Selected extract =>
Thursday, January 8, 2009

The search of the "noise"

I am reading a book right now called "Bloody Confused" by Chuck Culpepper that I am really enjoying. He is a sportswriter who has become disenchanted by American sports so he spent a spring in England watching the English Premier League.

During the early part of the book he talks about the reason people love sports is for a particular moment. What he calls that noise. An moment in a game that gets the crowd and atmosphere in general to create a noise that "might swim in your ear canals and rustle your soul and electrify your skin and maybe even prolong your life."

He writes about a goal between Portsmouth and Manchester City as being that it moment for him that truly hooked him into the EPL. He was not even at the game, but watching on TV, but he could just feel the noise through the television.

As a sportswriter Culpepper has covered 11 Super Bowls, seven World Series, five Olympics, 25 major golf tournaments and countless bowl games among other events. But one he remembers most is a moment he missed. When Kirk Gibson hit his famous home run off Eck in the '88 Series, Culpepper was in the hallway outside the Oakland locker room waiting to interview the supposed winning pitcher Dave Stewart.

He witnessed one of the biggest home runs in baseball history on a monitor in the hallway at Chavez Ravine and said he only wishes he knew what the noise in the stadium sounded like.

That got me thinking about whether I have ever experienced that noise. That moment in sports that "rustled my soul or electrified my skin." Have I ever experienced a moment that some people search their entire sporting lives for? Some never find it.

I guess I have been lucky. In my 31 years of the pursuit of the "noise" I can pinpoint four times I experienced it. That moment that not only qualifies as a fantastic moment in a game, but changes the environment around you. For that reason, the finish to the Sam Houston State/Eastern Washington playoff game in 2004 doesn't qualify because the game was in Cheney, Washington. Although the silence in that stadium was awesome.

The first was in 1997 at the Alamodome at the NCAA Basketball Midwest Regional. With the UCLA Bruins trailing 73-72 to Iowa State Cameron Dollar sprinted the length of the floor after a shot by Iowa State's Shawn Bankhead scored to put the Cyclones up with 10 seconds left in overtime. Dollar floated a 3-footer over the outstretched arm of Kelvin Cato to give the Bruins a thrilling victory.

To top it off, it was the second game of what had to have been one of the most exciting nights in NCAA regional history as Minnesota had beat Clemson in double overtime the first game of the night. When Dollar hit the shot, the place erupted. I have never experienced anything like. It was my first NCAA Tournament and I loved every second of it. Probably because of that night, I have been to the Big Dance four more times.

What is required => In the blog post about the sports "noise," where was Culpepper when Kirk Gibson hit his home run in the '88 Series?

Data excerpt =>
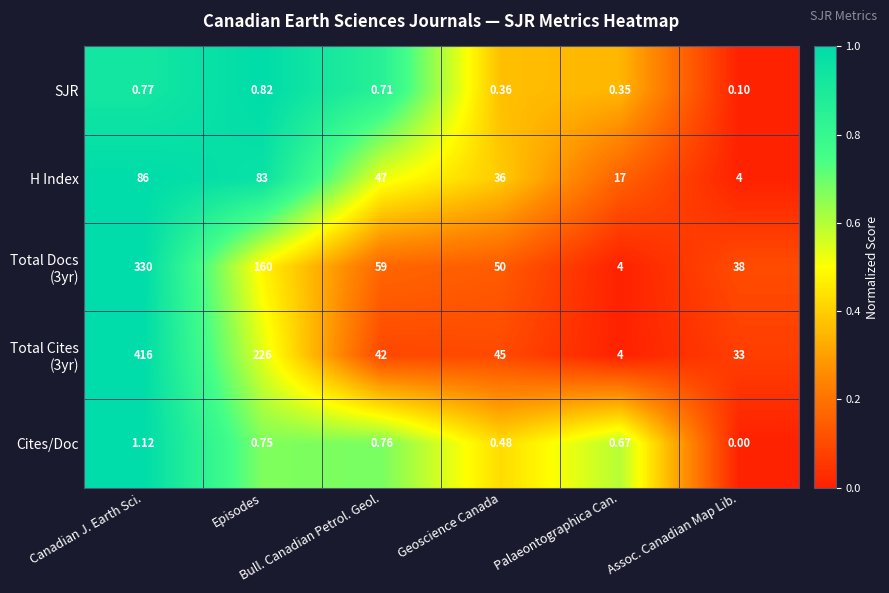

Which has a higher value, Canadian J. Earth Sci. or Assoc. Canadian Map Lib.?

Canadian J. Earth Sci.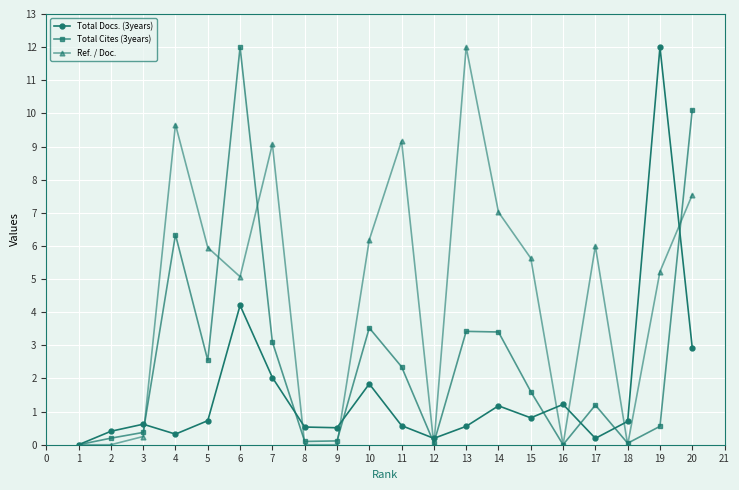

True or false: Total Docs. (3years) has a value of 0.6 at 3.

True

Output below => He was in the hallway outside the Oakland locker room, waiting to interview Dave Stewart.